### Selected extract:

• • • • • • •

We are encouraging zero-for-zero negotiations for those commodities that are interested. We are also encouraging every country to go to zero tariffs within TRQs. We are further pushing for a disaggregation of market access. After the last round, we thought that the rest of the world would get 750,000 tonnes of pork access into Europe. They gave all their minimum market access to some meat that they did not mind being imported. Instead of receiving 750,000 tonnes, we got only 75,000 tonnes. Minimum market access should be provided for each commodity specifically, so that there is true market access.
Tariff escalation should also be eliminated. In other words, canola and canola oil should have the same market access provisions in each country. We are finding that a country may partially close the border to canola oil with high tariffs, but will allow canola to come in. There should be parity for commodities and their processed products.
There should be a maximum reduction in single-stage tariffs, those tariffs that do not protect a TRQ, such as we have in supply management. Canada has tabled an interesting position in their market access paper to the WTO as recently as a few months ago. That paper suggests that countries should either lower their tariffs significantly, so that there is access over the tariff, or leave theirs tariff as high as they want, but then at least guarantee minimum market access at the bottom. Either one of those, of course, would increase market access around the world.
Those are some of the important components of our trade policy statement. I believe they are connected very closely to our current situation in agriculture. Tariffs, farm support, and market access are all key components in ensuring that our farmers get the tools they need to perform and move to a position where they will get their income from the marketplace.
The Chairman: The input costs of fertilizer and fuel alone, as you have said, are estimated to be over $1 billion, which would eat up anything that the government has put in to this point in time. I am hearing farmers at the grassroots level saying, "We just cannot afford to put in the fertilizer we have previously, so we will have to cut back." Some farmers are saying that where they were putting in 150 pounds, they were now going to put in 50 pounds.

• • • • • • •

### Collected material:
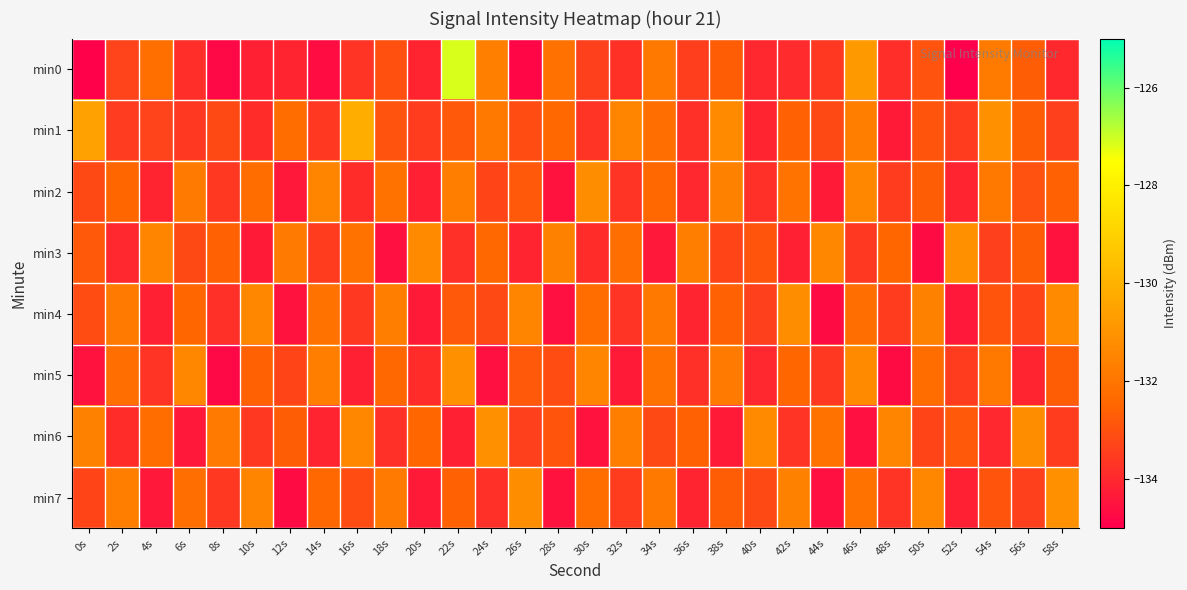

At which category is the sum across all series the highest?

22s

• • • • • • •

### Tasks for this exercise:
1) List every numeric quantity with a unit of measure or currency (tonnes, dollars, pounds) stated in the agricultural trade testimony, giving each distinct quantity once.
2) Carry on the agricultural trade testimony from the point where it stops.

### Task-by-task results:
1) 750,000 tonnes; 75,000 tonnes; over $1 billion; 150 pounds; 50 pounds

2)
If we come up with a half a crop because farmers do not have the wherewithal to pay the input costs, how much will government lose? There will be considerable loss.
Many farmers are saying that they will go out and sow the crops, buy crop insurance, and take what they can get, because they do not have the money for input costs to get the crop they should.
Mr. Friesen: A short answer to that is, you cannot make money with crop insurance. I do not think who rely on crop insurance will stay in farming very long. Second, given the extremely low reference margins that we are seeing in the grains and oilseed sector, they will not be adequately compensated by the income disaster program.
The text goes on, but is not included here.